All lines with the word "JavaScript" must be pulled from the entries below.
****
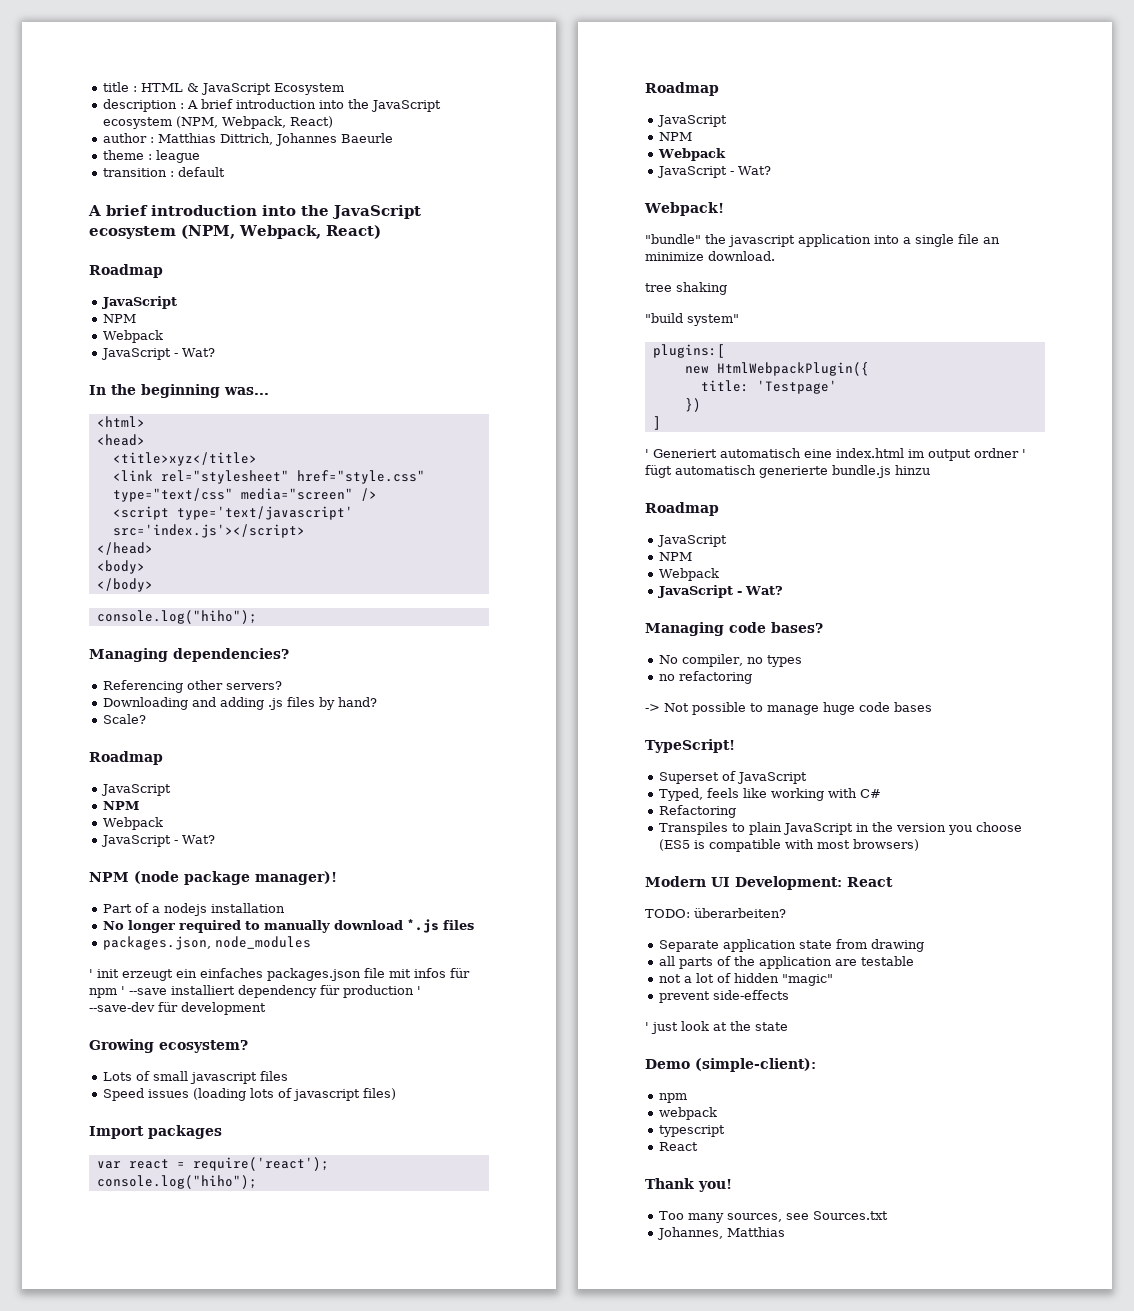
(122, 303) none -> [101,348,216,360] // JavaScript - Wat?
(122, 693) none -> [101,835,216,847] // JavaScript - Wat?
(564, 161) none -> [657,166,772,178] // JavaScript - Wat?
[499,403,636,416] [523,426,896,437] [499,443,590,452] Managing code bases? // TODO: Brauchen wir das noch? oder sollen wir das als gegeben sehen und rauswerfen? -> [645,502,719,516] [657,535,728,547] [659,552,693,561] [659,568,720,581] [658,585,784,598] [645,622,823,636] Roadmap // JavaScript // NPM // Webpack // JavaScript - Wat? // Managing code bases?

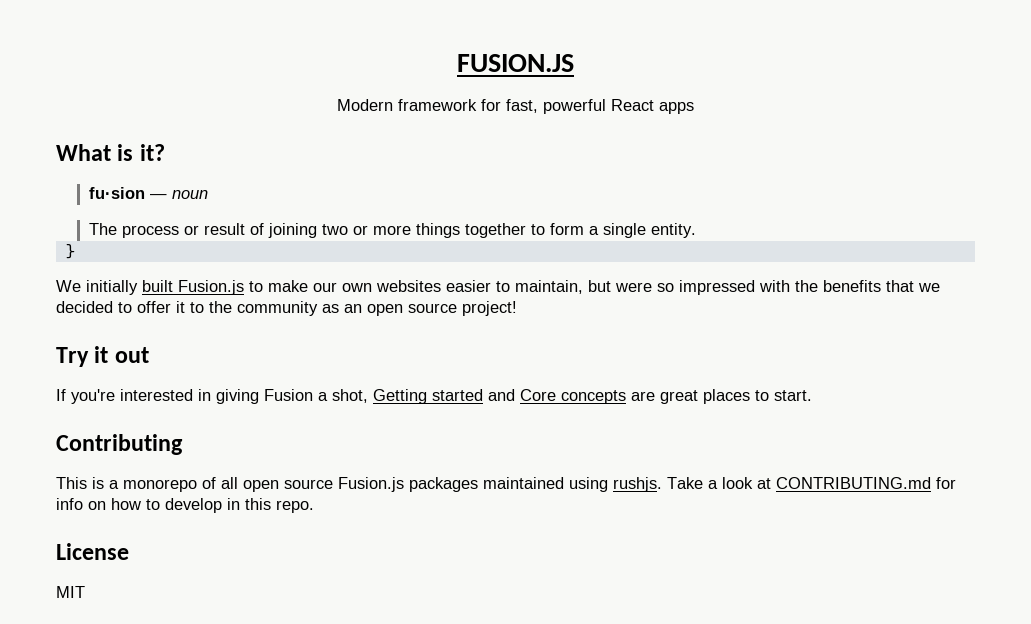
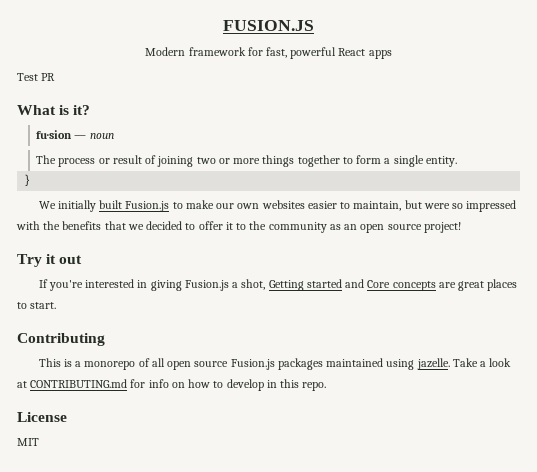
(694, 108) none -> [17,73,56,81] // Test PR
[264,389,313,401] Fusion -> [184,280,229,291] Fusion.js
[613,477,662,492] rushjs. -> [416,358,450,370] jazelle.

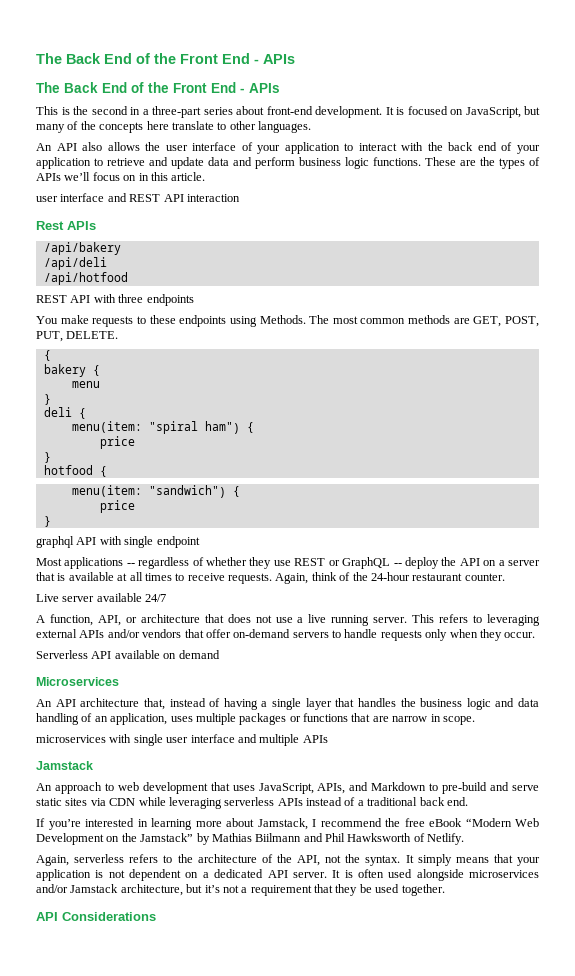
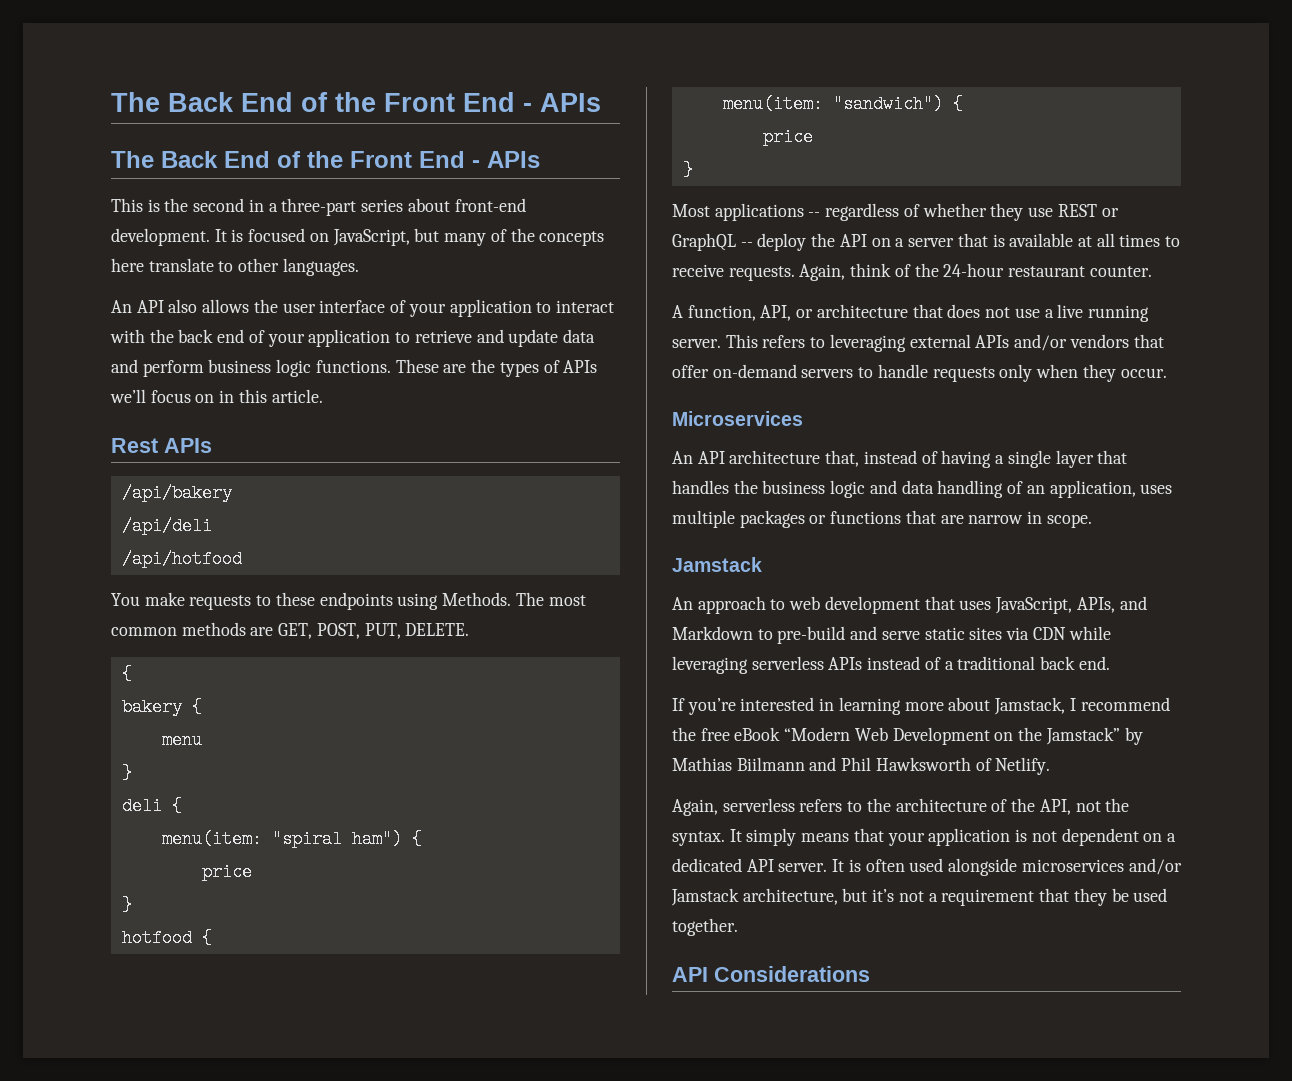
[36,193,240,202] // user interface and REST API interaction -> (323, 396) none
[36,294,194,306] // REST API with three endpoints -> (242, 559) none
[36,536,200,548] // graphql API with single endpoint -> (693, 170) none
[36,593,167,602] // Live server available 24/7 -> (1152, 271) none
[36,650,220,659] // Serverless API available on demand -> (1167, 373) none
[36,734,328,746] // microservices with single user interface and multiple APIs -> (1092, 521) none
****
Answer area:
(122, 303) none -> [101,348,216,360] // JavaScript - Wat?
(122, 693) none -> [101,835,216,847] // JavaScript - Wat?
(564, 161) none -> [657,166,772,178] // JavaScript - Wat?
[499,403,636,416] [523,426,896,437] [499,443,590,452] Managing code bases? // TODO: Brauchen wir das noch? oder sollen wir das als gegeben sehen und rauswerfen? -> [645,502,719,516] [657,535,728,547] [659,552,693,561] [659,568,720,581] [658,585,784,598] [645,622,823,636] Roadmap // JavaScript // NPM // Webpack // JavaScript - Wat? // Managing code bases?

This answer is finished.